**Set exercise**
Copy out each of the lines below word for word.
====== Task data
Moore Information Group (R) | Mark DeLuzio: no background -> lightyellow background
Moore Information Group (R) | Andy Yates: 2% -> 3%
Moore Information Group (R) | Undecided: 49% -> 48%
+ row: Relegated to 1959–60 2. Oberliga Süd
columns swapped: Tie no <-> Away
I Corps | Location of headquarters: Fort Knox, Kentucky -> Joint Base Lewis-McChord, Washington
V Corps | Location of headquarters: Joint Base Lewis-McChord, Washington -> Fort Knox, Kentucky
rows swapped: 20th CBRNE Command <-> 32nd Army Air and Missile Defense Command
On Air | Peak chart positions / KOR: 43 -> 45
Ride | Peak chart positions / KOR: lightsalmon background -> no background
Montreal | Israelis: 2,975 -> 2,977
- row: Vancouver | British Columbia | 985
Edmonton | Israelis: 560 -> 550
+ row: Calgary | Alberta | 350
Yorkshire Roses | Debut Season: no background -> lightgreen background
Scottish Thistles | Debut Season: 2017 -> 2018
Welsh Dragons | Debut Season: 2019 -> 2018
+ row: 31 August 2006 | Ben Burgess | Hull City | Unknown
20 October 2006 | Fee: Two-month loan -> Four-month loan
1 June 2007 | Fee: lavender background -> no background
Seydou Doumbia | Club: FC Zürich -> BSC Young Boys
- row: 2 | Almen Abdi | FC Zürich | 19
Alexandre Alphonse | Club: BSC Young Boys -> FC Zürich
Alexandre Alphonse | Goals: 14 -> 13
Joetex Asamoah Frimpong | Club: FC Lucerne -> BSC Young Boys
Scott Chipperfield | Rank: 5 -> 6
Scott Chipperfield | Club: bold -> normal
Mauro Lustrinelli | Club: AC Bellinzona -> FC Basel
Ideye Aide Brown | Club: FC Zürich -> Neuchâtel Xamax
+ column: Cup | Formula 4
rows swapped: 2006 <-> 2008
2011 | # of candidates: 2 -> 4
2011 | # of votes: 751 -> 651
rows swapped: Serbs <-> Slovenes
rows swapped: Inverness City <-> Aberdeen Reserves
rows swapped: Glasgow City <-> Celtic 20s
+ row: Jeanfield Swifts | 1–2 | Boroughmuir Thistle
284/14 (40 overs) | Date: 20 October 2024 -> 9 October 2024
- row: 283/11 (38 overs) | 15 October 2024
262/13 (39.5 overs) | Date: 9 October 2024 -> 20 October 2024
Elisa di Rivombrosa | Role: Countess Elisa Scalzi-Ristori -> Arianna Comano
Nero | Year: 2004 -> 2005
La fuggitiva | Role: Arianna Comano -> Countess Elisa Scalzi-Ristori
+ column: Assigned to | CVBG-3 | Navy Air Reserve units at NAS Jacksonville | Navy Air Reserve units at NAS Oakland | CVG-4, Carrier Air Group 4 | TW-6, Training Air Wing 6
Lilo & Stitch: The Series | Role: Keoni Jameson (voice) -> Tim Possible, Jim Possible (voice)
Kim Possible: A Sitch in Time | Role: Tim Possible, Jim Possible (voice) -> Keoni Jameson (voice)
============
**Finished task**
Moore Information Group (R) | Mark DeLuzio: no background -> lightyellow background
Moore Information Group (R) | Andy Yates: 2% -> 3%
Moore Information Group (R) | Undecided: 49% -> 48%
+ row: Relegated to 1959–60 2. Oberliga Süd
columns swapped: Tie no <-> Away
I Corps | Location of headquarters: Fort Knox, Kentucky -> Joint Base Lewis-McChord, Washington
V Corps | Location of headquarters: Joint Base Lewis-McChord, Washington -> Fort Knox, Kentucky
rows swapped: 20th CBRNE Command <-> 32nd Army Air and Missile Defense Command
On Air | Peak chart positions / KOR: 43 -> 45
Ride | Peak chart positions / KOR: lightsalmon background -> no background
Montreal | Israelis: 2,975 -> 2,977
- row: Vancouver | British Columbia | 985
Edmonton | Israelis: 560 -> 550
+ row: Calgary | Alberta | 350
Yorkshire Roses | Debut Season: no background -> lightgreen background
Scottish Thistles | Debut Season: 2017 -> 2018
Welsh Dragons | Debut Season: 2019 -> 2018
+ row: 31 August 2006 | Ben Burgess | Hull City | Unknown
20 October 2006 | Fee: Two-month loan -> Four-month loan
1 June 2007 | Fee: lavender background -> no background
Seydou Doumbia | Club: FC Zürich -> BSC Young Boys
- row: 2 | Almen Abdi | FC Zürich | 19
Alexandre Alphonse | Club: BSC Young Boys -> FC Zürich
Alexandre Alphonse | Goals: 14 -> 13
Joetex Asamoah Frimpong | Club: FC Lucerne -> BSC Young Boys
Scott Chipperfield | Rank: 5 -> 6
Scott Chipperfield | Club: bold -> normal
Mauro Lustrinelli | Club: AC Bellinzona -> FC Basel
Ideye Aide Brown | Club: FC Zürich -> Neuchâtel Xamax
+ column: Cup | Formula 4
rows swapped: 2006 <-> 2008
2011 | # of candidates: 2 -> 4
2011 | # of votes: 751 -> 651
rows swapped: Serbs <-> Slovenes
rows swapped: Inverness City <-> Aberdeen Reserves
rows swapped: Glasgow City <-> Celtic 20s
+ row: Jeanfield Swifts | 1–2 | Boroughmuir Thistle
284/14 (40 overs) | Date: 20 October 2024 -> 9 October 2024
- row: 283/11 (38 overs) | 15 October 2024
262/13 (39.5 overs) | Date: 9 October 2024 -> 20 October 2024
Elisa di Rivombrosa | Role: Countess Elisa Scalzi-Ristori -> Arianna Comano
Nero | Year: 2004 -> 2005
La fuggitiva | Role: Arianna Comano -> Countess Elisa Scalzi-Ristori
+ column: Assigned to | CVBG-3 | Navy Air Reserve units at NAS Jacksonville | Navy Air Reserve units at NAS Oakland | CVG-4, Carrier Air Group 4 | TW-6, Training Air Wing 6
Lilo & Stitch: The Series | Role: Keoni Jameson (voice) -> Tim Possible, Jim Possible (voice)
Kim Possible: A Sitch in Time | Role: Tim Possible, Jim Possible (voice) -> Keoni Jameson (voice)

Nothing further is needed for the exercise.